The LORD Convinces Job of Ignorance

381 And the Lord made answer to Job out of the storm-wind, and said, 2 Who is this who makes the purpose of God dark by words without knowledge? 3 Get your strength together like a man of war; I will put questions to you, and you will give me the answers.

4 Where were you when I put the earth on its base? Say, if you have knowledge. 5 By whom were its measures fixed?
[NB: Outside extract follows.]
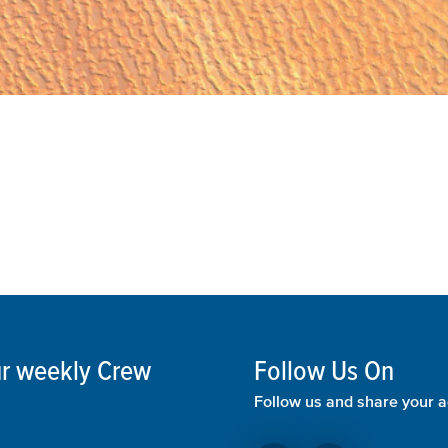
our weekly Crew
Follow Us On
Follow us and share your a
Say, if you have wisdom; or by whom was the line stretched out over it? 6 On what were its pillars based, or who put down its angle-stone, 7 When the morning stars made songs together, and all the sons of the gods gave cries of joy? 8 Or where were you when the sea came to birth, pushing out from its secret place; 9 When I made the cloud its robe, and put thick clouds as bands round it, 10 Ordering a fixed limit for it, with locks and doors; 11 And said, So far you may come, and no farther; and here the pride of your waves will be stopped?
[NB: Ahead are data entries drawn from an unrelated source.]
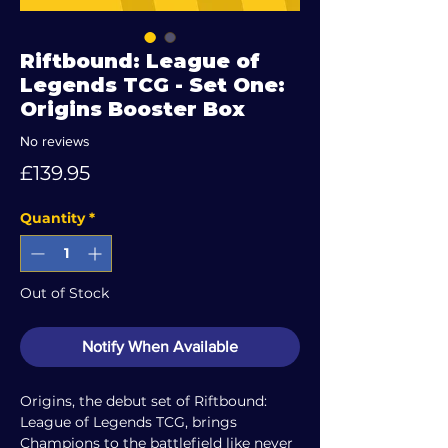
Riftbound: League of
Legends TCG - Set One:
Origins Booster Box
No reviews
Price
£139.95
Quantity
*
Out of Stock
Notify When Available
Origins, the debut set of Riftbound:
League of Legends TCG, brings
Champions to the battlefield like never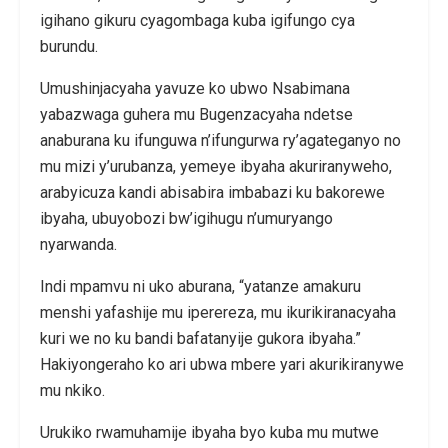
igihano gikuru cyagombaga kuba igifungo cya
burundu.
Umushinjacyaha yavuze ko ubwo Nsabimana
yabazwaga guhera mu Bugenzacyaha ndetse
anaburana ku ifunguwa n’ifungurwa ry’agateganyo no
mu mizi y’urubanza, yemeye ibyaha akuriranyweho,
arabyicuza kandi abisabira imbabazi ku bakorewe
ibyaha, ubuyobozi bw’igihugu n’umuryango
nyarwanda.
Indi mpamvu ni uko aburana, “yatanze amakuru
menshi yafashije mu iperereza, mu ikurikiranacyaha
kuri we no ku bandi bafatanyije gukora ibyaha.”
Hakiyongeraho ko ari ubwa mbere yari akurikiranywe
mu nkiko.
Urukiko rwamuhamije ibyaha byo kuba mu mutwe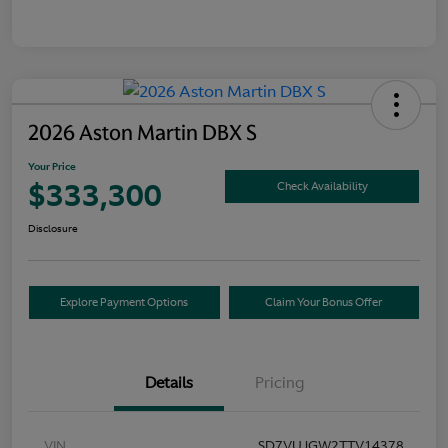
2026 Aston Martin DBX S
Your Price
$333,300
Check Availability
Disclosure
Explore Payment Options
Claim Your Bonus Offer
Details
Pricing
VIN
SD7VUJGW2TTV14378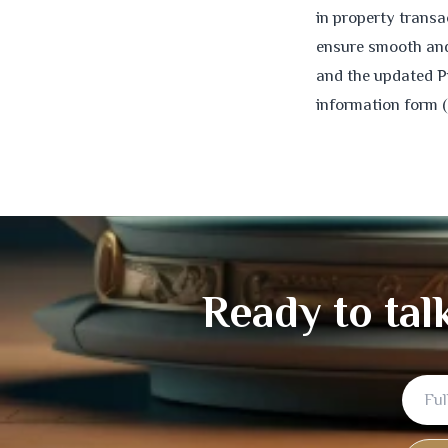
in property trans
ensure smooth and 
and the updated P
information form 
Ready to tal
Full
Email
Mobile
Name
Matthew Henry's Commentary on Job 38:1-11

Commentary on Job 38:1-3

(Read Job 38:1-3)

Job had silenced, but had not convinced his friends. Elihu had silenced Job, but had not brought him to admit his guilt before God. It pleased the Lord to interpose. The Lord, in this discourse, humbles Job, and brings him to repent of his passionate expressions concerning God's providential dealings with him; and this he does, by calling upon Job to compare God's being from everlasting to everlasting, with his own time; God's knowledge of all things, with his own ignorance; and God's almighty power, with his own weakness. Our darkening the counsels of God's wisdom with our folly, is a great provocation to God. Humble faith and sincere obedience see farthest and best into the will of the Lord.

Commentary on Job 38:4-11

(Read Job 38:4-11)

For the humbling of Job, God here shows him his ignorance, even concerning the earth and the sea. As we cannot find fault with God's work, so we need not fear concerning it. The works of his providence, as well as the work of creation, never can be broken; and the work of redemption is no less firm, of which Christ himself is both the Foundation and the Corner-stone. The church stands as firm as the earth.